In seeking damages for AB's failure to fulfil one of the purchase orders, AZ submitted, relying heavily on the recent controversial decision in Internet Broadcasting Corporation v MAR LLC  EWHC 744 (Ch) (NetTV) (covered in the June 2009 Litigation Review), that AB was not entitled to rely on the exclusion clause since its breach was deliberate and repudiatory. It was held in NetTV that there was a presumption that an exclusion clause should not apply to deliberate personal repudiatory breaches of contract.
Flaux J held that AB's breach was neither deliberate nor repudiatory. The breach had not been deliberate since AB had acted on negligent legal advice that what it did was within the terms of the contract, nor could the non-delivery of one or two purchase orders be considered sufficiently serious to amount to a repudiatory breach. As such, the exclusion clause would apply.

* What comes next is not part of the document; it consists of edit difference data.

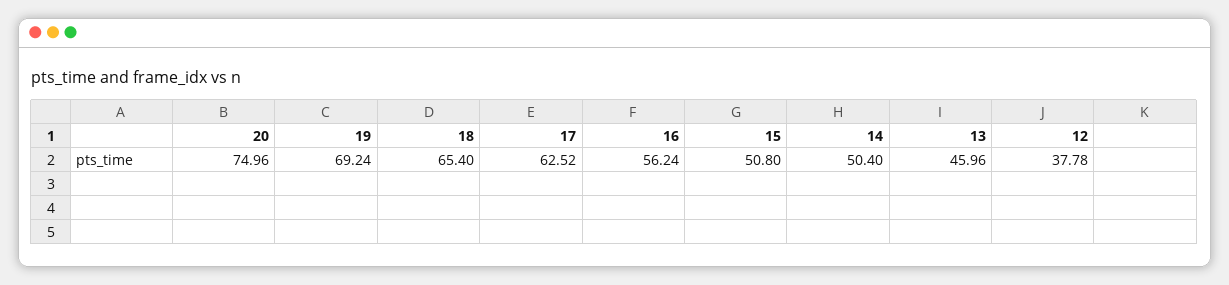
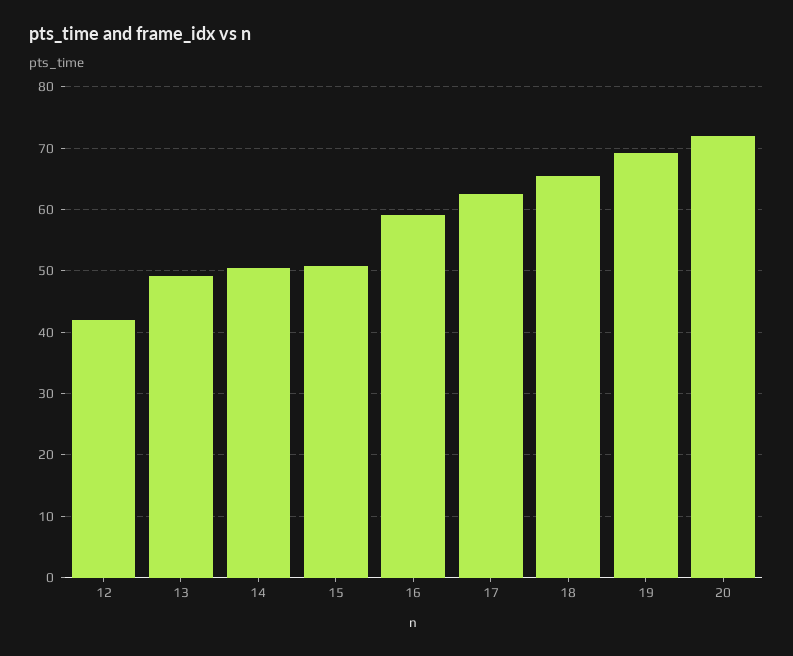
  {
-   "20": 74.96,
+   "20": 72,
    "19": 69.24,
    "18": 65.4,
    "17": 62.52,
-   "16": 56.24,
+   "16": 59,
    "15": 50.8,
    "14": 50.4,
-   "13": 45.96,
+   "13": 49,
-   "12": 37.78
+   "12": 42
  }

Flaux J, nonetheless, went on to consider the NetTV decision. He explained, by reference to Suisse Atlantique Société d'Armement Maritime v NY Rotterdamschke Kolen Centrale  1 AC 361 (Suisse Atlantique) and Photoshop Production v Securicor  1 AC 827 (Photo Production), that the doctrine of fundamental breach, which is that an exclusion clause could not be expected to protect a party who committed a "fundamental breach", was no longer good law. Flaux J considered the NetTV decision "heterodox and regressive", and indicated that, if necessary, he would decline to follow it. As such, courts are to simply construe exclusion clauses, albeit strictly, without the need for a presumption. It is always a question of construction whether an exclusion clause covers a particular breach, however that breach is categorised.
Comment: The "right of first refusal" is often used in contracts. This judgment clarifies that it means a right to match a contractual offer on terms which the grantor is prepared to accept, even though the detailed terms of any contract may require further negotiation. That right arises when the grantor is minded to accept a third party's offer.

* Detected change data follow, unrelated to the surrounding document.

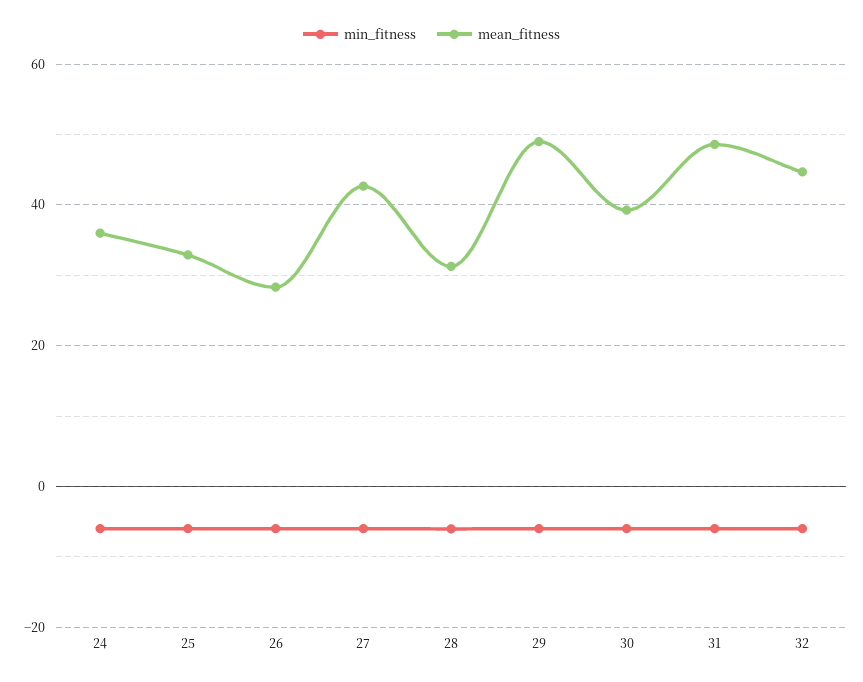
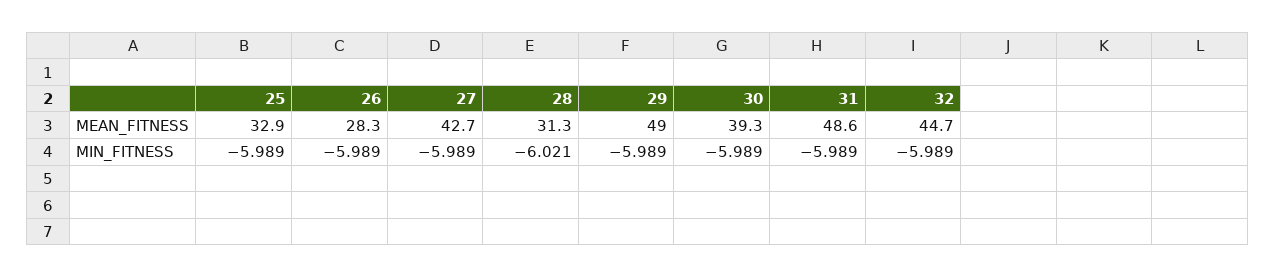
  {
    "min_fitness": {
-     "24": -6,
      "25": -5.989,
      "26": -5.989,
      "27": -5.989,
      "28": -6.021,
      "29": -5.989,
      "30": -5.989,
      "31": -5.989,
      "32": -5.989
    },
    "mean_fitness": {
-     "24": 36,
      "25": 32.9,
      "26": 28.3,
      "27": 42.7,
      "28": 31.3,
      "29": 49,
      "30": 39.3,
      "31": 48.6,
      "32": 44.7
    }
  }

In this judgment, Flaux J also expressed disagreement with NetTV, which introduced the presumption that an exclusion clause should not apply to deliberate, repudiatory breaches. Although Flaux J's comments are obiter, it is submitted that Flaux J's views should be preferred to the approach in NetTV. Indeed, the House of Lords have made clear in their earlier decisions in Suisse Atlantique and Photo Production that it was always a question of construction whether an exclusion clause covered a particular breach, however that breach was categorised.